Due suoli e due vini: un unicum
La prima e più ampia parte è pianeggiante e impastata di una terra molto compatta e coriacea costituita dalle argille dell’entroterra tra Desenzano, Sirmione, una parte del comune di Pozzolengo e Peschiera. Da qui arrivano gli esemplari più lacustri, ovvero più minerali, di Lugana. La parte veneta, invece, è quella più orientale e collinare. Siamo nel comune di Peschiera del Garda che, dalla sua, vanta la zona di San Benedetto di Lugana, considerata la punta di diamante della denominazione.
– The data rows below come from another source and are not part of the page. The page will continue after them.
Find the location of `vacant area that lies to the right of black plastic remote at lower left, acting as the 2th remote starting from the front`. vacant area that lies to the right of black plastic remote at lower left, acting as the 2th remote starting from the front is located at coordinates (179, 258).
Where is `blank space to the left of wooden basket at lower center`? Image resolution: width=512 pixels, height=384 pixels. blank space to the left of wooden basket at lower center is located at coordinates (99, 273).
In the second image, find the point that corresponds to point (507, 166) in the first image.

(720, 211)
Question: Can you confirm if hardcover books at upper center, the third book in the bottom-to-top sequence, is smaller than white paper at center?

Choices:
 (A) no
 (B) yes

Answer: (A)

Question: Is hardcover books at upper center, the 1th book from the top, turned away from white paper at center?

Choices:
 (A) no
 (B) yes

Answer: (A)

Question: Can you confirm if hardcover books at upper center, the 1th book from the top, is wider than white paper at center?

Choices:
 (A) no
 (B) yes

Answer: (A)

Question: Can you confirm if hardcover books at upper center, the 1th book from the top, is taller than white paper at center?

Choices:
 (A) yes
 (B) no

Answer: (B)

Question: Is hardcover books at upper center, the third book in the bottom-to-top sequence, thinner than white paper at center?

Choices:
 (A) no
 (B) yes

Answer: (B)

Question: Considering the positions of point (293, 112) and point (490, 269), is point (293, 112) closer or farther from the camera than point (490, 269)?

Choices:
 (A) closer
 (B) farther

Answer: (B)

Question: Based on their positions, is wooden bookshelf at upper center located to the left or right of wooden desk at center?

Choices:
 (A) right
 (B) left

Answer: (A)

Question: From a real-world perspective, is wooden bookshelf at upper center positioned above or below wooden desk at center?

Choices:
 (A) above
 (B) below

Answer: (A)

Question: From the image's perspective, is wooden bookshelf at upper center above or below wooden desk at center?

Qui le argille si fanno più sabbiose, con presenza di elementi ghiaiosi che determinano vini più acidi e più voluminosi. In entrambi i casi la terra è, comunque, assai difficile da disciplinare: tanto compatta e dura in siccità quanto fangosa - presto spiegata l'esternazione di Ottavio Rossi - dopo la pioggia, essa diventa una riserva organolettica essenziale per la vite che, sublimata in vino, si fa foriera e prodiga di profumi energici e vitali, di acidità e struttura, tanto da esprimersi con efficacia ed eloquenza sia nelle versioni classiche, in bianco, che in quelle spumantizzate.